(DATASET EXTRACT Opens)

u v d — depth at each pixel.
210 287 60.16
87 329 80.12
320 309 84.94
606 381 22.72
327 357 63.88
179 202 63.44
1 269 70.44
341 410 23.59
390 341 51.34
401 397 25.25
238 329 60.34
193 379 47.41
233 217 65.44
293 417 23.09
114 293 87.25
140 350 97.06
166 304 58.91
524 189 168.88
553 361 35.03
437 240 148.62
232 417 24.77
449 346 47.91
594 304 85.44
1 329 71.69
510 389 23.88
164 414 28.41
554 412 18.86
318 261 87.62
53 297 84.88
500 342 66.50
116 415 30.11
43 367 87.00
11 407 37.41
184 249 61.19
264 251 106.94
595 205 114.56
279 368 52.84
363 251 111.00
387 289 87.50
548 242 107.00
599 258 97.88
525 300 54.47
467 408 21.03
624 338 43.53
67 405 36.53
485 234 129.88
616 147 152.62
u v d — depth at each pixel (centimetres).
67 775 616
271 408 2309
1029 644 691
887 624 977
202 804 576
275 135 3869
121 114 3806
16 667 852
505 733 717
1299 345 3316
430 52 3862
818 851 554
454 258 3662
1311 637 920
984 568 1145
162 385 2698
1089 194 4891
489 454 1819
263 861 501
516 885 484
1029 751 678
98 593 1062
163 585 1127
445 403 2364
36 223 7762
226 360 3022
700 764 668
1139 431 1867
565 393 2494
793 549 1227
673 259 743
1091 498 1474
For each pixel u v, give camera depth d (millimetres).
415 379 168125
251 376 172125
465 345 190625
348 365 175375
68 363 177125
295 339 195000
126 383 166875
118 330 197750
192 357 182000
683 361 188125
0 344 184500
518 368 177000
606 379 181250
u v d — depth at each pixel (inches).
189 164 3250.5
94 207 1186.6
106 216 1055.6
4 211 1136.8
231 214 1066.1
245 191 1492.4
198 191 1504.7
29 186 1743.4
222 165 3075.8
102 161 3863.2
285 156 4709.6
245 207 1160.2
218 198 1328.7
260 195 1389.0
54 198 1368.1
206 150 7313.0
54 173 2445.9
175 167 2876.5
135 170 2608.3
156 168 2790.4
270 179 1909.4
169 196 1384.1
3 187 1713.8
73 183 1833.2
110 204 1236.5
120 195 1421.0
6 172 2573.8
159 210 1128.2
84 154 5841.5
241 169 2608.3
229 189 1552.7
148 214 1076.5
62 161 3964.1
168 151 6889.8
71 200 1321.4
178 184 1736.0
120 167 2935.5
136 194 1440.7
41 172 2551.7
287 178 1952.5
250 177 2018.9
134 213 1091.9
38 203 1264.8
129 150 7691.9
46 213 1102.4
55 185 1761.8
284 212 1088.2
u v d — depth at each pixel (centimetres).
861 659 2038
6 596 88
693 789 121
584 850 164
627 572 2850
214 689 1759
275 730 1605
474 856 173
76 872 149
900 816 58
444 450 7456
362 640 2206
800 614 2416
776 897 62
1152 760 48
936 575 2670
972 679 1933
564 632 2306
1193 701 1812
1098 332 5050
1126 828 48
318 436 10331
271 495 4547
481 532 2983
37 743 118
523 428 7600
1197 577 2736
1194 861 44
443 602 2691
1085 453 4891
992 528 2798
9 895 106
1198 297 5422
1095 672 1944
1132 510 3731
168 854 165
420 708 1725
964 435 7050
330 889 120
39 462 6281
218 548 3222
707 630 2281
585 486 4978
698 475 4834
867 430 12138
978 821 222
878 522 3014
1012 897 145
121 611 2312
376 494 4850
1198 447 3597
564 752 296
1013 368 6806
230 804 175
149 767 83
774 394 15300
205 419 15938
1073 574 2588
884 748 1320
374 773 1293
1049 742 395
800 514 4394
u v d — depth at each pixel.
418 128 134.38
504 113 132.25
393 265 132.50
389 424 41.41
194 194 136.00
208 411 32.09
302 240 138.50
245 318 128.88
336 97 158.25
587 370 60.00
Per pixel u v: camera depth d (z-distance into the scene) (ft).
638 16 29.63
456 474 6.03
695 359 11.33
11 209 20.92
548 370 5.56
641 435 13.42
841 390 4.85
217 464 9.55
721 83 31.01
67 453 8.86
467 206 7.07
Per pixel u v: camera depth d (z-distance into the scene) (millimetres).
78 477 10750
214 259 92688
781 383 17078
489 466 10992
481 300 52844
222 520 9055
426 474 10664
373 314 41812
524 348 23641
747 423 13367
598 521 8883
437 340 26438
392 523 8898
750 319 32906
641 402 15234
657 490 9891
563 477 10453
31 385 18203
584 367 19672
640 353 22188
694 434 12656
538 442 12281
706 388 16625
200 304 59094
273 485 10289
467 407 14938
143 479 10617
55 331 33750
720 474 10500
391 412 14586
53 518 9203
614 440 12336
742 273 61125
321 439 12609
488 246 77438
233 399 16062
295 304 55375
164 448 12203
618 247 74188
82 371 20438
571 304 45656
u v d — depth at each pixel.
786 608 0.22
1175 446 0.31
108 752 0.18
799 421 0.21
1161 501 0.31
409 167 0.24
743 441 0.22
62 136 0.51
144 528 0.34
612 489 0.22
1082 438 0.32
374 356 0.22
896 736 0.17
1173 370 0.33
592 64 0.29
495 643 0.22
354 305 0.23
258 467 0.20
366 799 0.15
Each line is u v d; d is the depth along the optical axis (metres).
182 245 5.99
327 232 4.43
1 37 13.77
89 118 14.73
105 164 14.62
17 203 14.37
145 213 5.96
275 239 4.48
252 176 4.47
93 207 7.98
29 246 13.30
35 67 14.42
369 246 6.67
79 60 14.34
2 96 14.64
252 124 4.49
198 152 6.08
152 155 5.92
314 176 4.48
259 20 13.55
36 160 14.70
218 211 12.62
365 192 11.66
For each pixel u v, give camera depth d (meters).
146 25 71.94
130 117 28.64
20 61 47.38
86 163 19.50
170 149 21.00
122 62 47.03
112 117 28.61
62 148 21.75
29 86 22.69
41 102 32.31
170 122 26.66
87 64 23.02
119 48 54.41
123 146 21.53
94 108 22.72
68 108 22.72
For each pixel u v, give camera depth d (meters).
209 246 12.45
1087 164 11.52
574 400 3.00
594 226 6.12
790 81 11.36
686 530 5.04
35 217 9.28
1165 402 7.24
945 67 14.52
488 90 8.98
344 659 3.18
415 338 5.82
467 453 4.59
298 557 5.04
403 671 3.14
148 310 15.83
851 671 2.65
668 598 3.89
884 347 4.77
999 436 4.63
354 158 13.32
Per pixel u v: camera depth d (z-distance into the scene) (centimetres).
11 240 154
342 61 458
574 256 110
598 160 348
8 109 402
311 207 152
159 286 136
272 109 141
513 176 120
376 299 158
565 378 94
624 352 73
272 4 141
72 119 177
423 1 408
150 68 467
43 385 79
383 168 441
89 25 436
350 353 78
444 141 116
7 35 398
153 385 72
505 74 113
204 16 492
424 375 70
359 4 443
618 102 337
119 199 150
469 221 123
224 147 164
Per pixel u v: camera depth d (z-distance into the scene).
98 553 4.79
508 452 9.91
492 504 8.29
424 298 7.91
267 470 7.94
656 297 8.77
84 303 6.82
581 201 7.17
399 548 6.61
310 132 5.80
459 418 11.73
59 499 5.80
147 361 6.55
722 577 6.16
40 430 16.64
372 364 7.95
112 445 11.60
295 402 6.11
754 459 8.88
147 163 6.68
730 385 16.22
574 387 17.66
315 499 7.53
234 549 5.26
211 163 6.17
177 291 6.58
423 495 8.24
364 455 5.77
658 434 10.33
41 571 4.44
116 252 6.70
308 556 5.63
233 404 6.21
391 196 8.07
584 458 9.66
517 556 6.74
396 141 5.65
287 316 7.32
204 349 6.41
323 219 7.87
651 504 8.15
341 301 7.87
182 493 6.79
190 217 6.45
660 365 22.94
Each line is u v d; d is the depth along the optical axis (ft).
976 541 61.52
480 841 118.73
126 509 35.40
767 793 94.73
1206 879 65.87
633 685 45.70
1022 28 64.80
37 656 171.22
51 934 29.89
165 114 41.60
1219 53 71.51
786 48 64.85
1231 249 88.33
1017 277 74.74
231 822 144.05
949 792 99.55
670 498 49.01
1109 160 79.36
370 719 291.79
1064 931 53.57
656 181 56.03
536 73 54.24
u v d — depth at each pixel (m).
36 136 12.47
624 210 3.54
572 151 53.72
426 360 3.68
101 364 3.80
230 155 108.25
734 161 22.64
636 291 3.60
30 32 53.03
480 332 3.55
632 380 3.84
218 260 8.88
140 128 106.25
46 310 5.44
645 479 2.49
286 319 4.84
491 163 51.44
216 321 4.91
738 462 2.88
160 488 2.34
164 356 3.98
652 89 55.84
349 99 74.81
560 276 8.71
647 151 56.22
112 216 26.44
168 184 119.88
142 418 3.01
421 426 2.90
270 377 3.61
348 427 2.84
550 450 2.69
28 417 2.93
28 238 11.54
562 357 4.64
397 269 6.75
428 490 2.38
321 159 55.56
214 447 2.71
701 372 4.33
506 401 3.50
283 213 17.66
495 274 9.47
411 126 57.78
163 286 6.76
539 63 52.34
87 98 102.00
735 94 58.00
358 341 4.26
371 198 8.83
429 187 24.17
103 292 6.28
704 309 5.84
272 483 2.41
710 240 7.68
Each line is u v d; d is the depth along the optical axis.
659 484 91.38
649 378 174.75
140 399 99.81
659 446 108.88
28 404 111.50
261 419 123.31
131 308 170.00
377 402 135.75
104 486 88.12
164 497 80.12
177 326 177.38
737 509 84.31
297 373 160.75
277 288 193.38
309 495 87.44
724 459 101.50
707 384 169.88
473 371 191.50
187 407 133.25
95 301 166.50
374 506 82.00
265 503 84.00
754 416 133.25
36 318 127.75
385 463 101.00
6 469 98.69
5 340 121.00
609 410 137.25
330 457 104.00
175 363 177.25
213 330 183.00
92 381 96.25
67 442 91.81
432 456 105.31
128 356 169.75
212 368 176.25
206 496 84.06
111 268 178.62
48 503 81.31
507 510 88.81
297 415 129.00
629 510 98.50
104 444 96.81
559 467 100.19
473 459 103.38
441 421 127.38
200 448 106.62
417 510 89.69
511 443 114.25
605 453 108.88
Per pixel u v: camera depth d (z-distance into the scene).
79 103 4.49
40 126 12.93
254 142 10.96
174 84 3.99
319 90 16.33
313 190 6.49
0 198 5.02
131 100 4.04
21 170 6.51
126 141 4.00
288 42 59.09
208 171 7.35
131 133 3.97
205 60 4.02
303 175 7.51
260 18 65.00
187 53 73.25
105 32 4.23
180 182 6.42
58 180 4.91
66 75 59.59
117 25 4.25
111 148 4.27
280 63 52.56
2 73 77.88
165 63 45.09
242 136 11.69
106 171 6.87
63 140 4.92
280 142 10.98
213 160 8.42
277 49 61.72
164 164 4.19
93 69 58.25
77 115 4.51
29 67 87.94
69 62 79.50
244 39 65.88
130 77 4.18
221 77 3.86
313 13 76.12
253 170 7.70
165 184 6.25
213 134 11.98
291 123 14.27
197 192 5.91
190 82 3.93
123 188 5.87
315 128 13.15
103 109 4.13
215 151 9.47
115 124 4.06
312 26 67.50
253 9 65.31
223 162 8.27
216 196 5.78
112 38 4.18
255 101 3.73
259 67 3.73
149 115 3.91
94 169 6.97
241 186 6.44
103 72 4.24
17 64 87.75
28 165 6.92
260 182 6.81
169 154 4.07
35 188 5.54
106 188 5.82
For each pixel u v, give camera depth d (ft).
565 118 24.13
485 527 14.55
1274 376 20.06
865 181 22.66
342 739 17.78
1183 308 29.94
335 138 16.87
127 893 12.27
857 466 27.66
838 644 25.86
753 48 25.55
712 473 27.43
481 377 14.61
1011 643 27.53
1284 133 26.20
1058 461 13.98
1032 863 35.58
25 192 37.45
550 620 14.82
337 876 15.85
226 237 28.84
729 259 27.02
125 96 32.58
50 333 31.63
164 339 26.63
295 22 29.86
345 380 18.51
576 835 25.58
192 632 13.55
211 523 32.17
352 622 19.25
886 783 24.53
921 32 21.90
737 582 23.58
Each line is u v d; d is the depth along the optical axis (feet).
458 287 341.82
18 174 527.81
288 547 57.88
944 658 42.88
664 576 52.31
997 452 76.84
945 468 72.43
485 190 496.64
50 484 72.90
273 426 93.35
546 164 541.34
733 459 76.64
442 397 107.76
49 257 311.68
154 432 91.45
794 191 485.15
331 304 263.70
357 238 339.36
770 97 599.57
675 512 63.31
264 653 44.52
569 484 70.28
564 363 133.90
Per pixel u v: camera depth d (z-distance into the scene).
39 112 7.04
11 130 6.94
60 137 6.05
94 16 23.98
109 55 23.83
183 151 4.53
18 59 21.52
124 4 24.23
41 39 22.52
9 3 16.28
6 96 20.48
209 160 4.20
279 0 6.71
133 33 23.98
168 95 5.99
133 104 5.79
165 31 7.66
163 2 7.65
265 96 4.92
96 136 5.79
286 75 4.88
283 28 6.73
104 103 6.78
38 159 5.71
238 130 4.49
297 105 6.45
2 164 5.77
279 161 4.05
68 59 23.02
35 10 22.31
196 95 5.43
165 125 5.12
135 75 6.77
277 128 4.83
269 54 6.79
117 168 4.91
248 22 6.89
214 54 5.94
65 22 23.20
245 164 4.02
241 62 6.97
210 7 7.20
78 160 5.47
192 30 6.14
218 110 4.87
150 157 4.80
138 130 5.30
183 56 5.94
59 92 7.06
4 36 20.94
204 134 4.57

(DATASET EXTRACT Closes)

_INSTRUCTIONS TO FOLLOW_
Set down again, word for word, the stretch of records from the line with "645 479 2.49" to the line with "371 198 8.83", both of those lines included.

_SOLUTION TO THIS TASK_
645 479 2.49
286 319 4.84
491 163 51.44
216 321 4.91
738 462 2.88
160 488 2.34
164 356 3.98
652 89 55.84
349 99 74.81
560 276 8.71
647 151 56.22
112 216 26.44
168 184 119.88
142 418 3.01
421 426 2.90
270 377 3.61
348 427 2.84
550 450 2.69
28 417 2.93
28 238 11.54
562 357 4.64
397 269 6.75
428 490 2.38
321 159 55.56
214 447 2.71
701 372 4.33
506 401 3.50
283 213 17.66
495 274 9.47
411 126 57.78
163 286 6.76
539 63 52.34
87 98 102.00
735 94 58.00
358 341 4.26
371 198 8.83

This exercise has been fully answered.